AFTER 115 years in the business it would be safe to assume that Cecil Bros, the family company behind the well-known Betts and Betts brand, would know shoes.
AFTER 115 years in the business it would be safe to assume that Cecil Bros, the family company behind the well-known Betts and Betts brand, would know shoes.
And so it does. But instead of resting on its laurels, the company’s board decided two years ago that its business model needed to be changed to secure the company’s future. In the process it initiated a restructure that could double its size in the not too distant future. Signs proclaiming the strategy that will take the company forward for the next 100 years adorn its head office.
Part of that restructure involves an expansion into the eastern States. The Betts Kids label will be separated from the main business, Betts and Betts will be rebranded Betts, a new brand Zu that is aimed at a newly identified market has been launched.
A major refurbishment of 90 Betts and Betts stores will also be undertaken over the next three years and the company will exit any sites that are not performing.
The board has also laid out plans to improve gross margins by re-positioning its brands into higher price ranges and through producing the majority of its product in-house.
Cecil Bros managing director Danny Breckler said the company’s market research had shown that there was a sameness among shoe retailers.
“We needed a competitive ad-vantage and the way to do that was to specialise,” he said.
“In WA we’re competing against six retailers and in the eastern States there are 15.”
Mr Breckler said six years of trials had shown that the Betts Kids brand could be run successfully and that 14 locations had been selected for the new stand-alone stores. The brand will also be expanded nationally.
“[By separating it out] we’ll be able to offer a wider range of product staffed by people that know how to care for children’s feet,” he said.
“We can do the job better by not having it in the back corner of a Betts and Betts store with a reduced range.”
Mr Breckler said the Betts re-branding was needed to help the company change the image of its stores.
For years Betts and Betts has been seen as a middle to lower-price range family shoe store and the company wants to move its image into the more mid-price, men and women’s contemporary fashion area.
The company is also going after 25 to 39-year old men and women in the ‘trendy’ fashion area – a gap it believes has been under serviced – with its new Zu brand.
Four Zu stores have been opened around Australia, including one in Karrinyup, and a further six, including one due to open in the next two weeks, will be opened by mid-August.
Mr Breckler said that 90 per cent of the Zu range was being designed in-house and made around the world. The remaining 10 per cent would come from international brands, with Diesel the main offering.
Up to 70 per cent of the company’s other two brands, Betts and Zu, will be designed in-house to complement the main national and international brands the stores carry now.
Mr Breckler said the move to source much of the product in-house was a good one because it would help improve margins and give the company greater control of its destiny.
While Cecil Bros is positioning itself for the next 100 years and is into its fifth generation of family involvement, its name may have been different if events had taken a different turn.

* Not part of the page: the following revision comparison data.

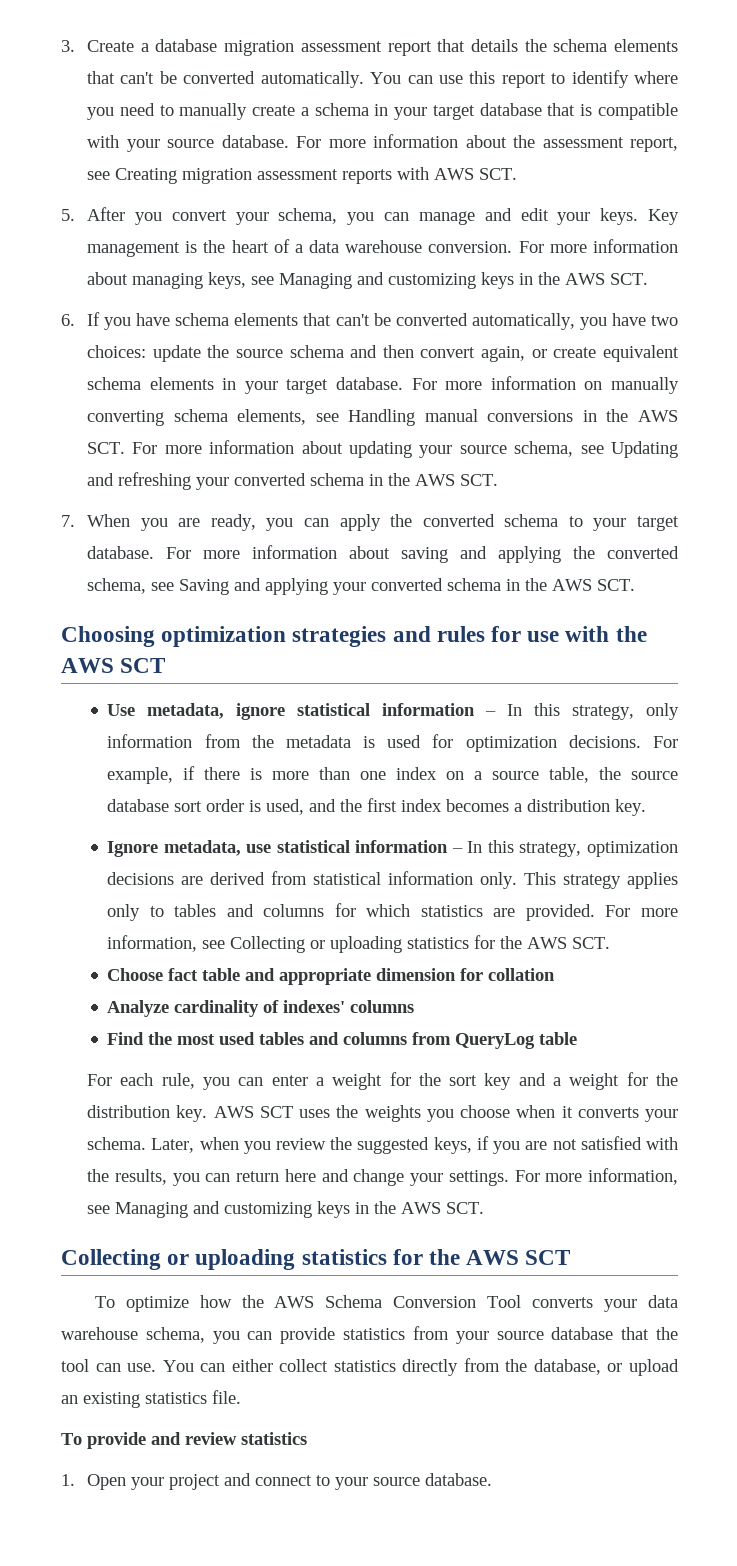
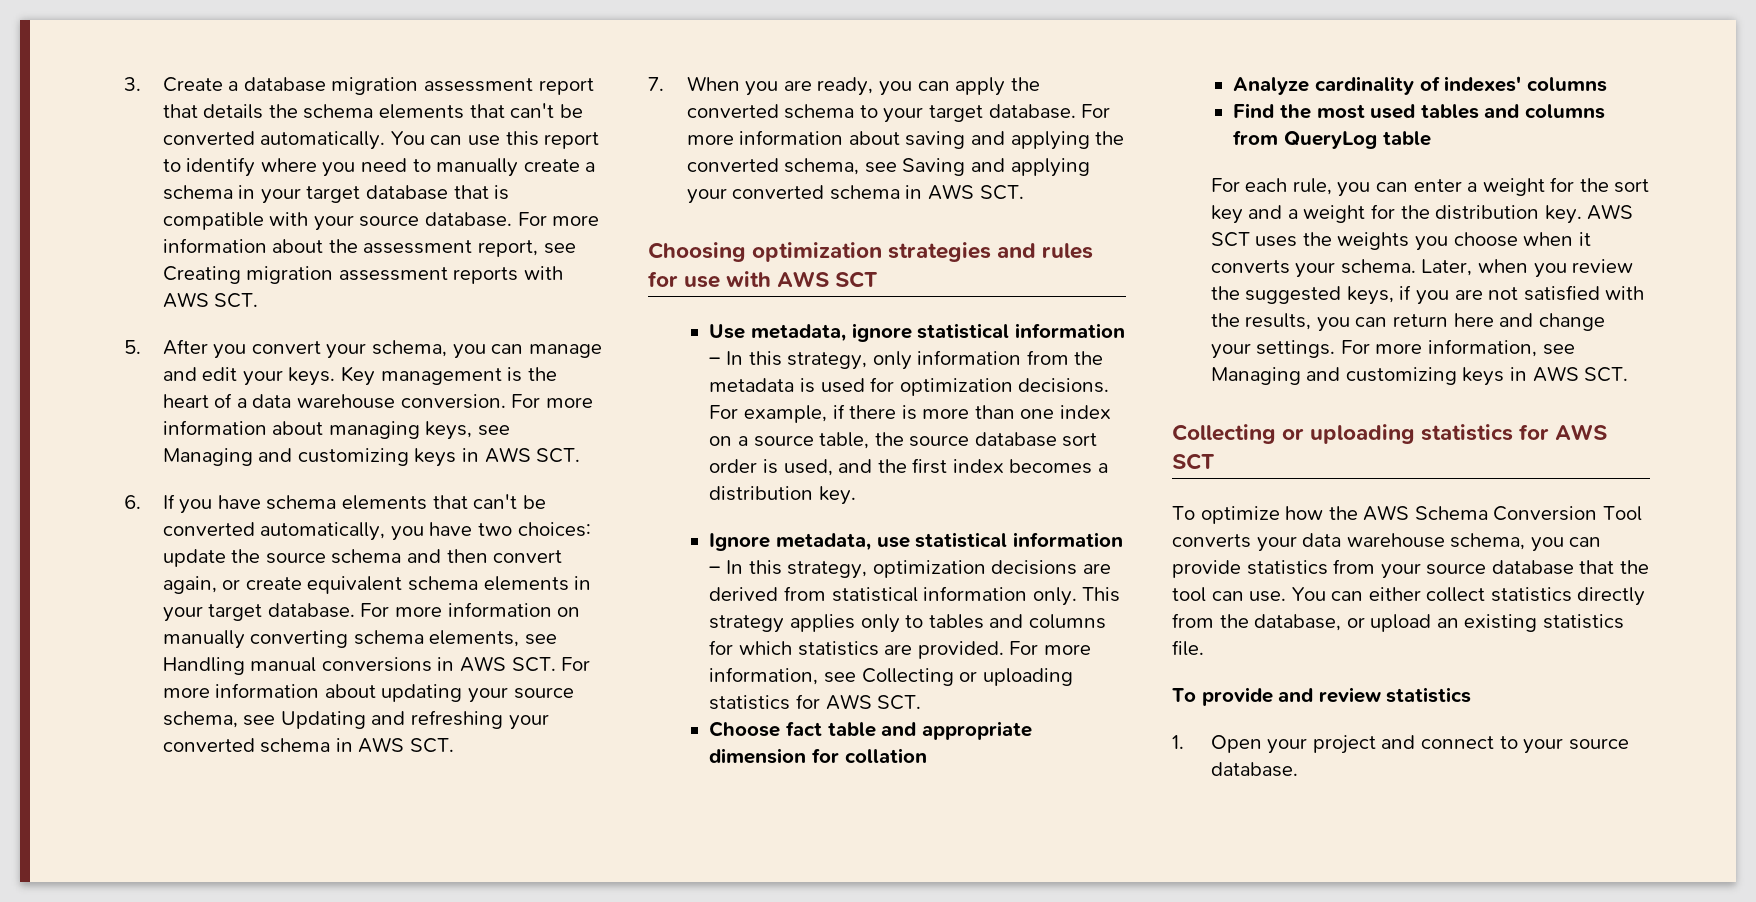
[538,272,561,285] the -> (480, 455) none
[606,409,629,422] the -> (455, 664) none
[388,473,411,486] the -> (353, 745) none
[525,578,548,591] the -> (923, 192) none
[615,626,647,642] the -> (772, 279) none
[500,936,523,949] the -> (820, 701) none
[374,1201,397,1214] the -> (1528, 374) none
[429,1249,461,1265] the -> (1550, 432) none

The company started out as a saddle repair operation on the corner of High and Market streets in Fremantle – where a Betts and Betts store now operates – and was run by Mr Breckler’s great grandfather, Cecil, who had emigrated from Russia.
However, Cecil died young, leaving behind a wife and four children. His wife, who did not have the necessary skills to continue with saddle repairs, restarted the business as a shoe store.
Her two sons, Cecil and Alec, took over the business and, as family history tells it, decided on the company’s name through the toss of a coin.
Had that coin landed differently, the company could have been known as Alec Bros, according to Mr Breckler.
He said a great deal of the company’s success had been the pride the family had taken in it and the fact that most of the family members had remained aligned to the company’s direction.
Mr Breckler said those things had been bolstered by a shift during the 1990s to manage the business as if it was a public company.
It has appointed an independent director and Mr Breckler said that, while family members were encouraged to become involved with the business, they “had to make a contribution”.
“The philosophy has changed. In the old days the family business used to be for the family and the employment of the family,” he said.
“Now the focus of the business is its profitability and returns to share-holders.
“A family business is the nicest environment when you get the formula right.”
However, he admitted there had been hiccups along the way, such as some legal action taken by family member Shirley Leshem.
The company ended up buying-out her share.
“That was dealt with and is a sign of the strength of the family,” Mr Breckler said.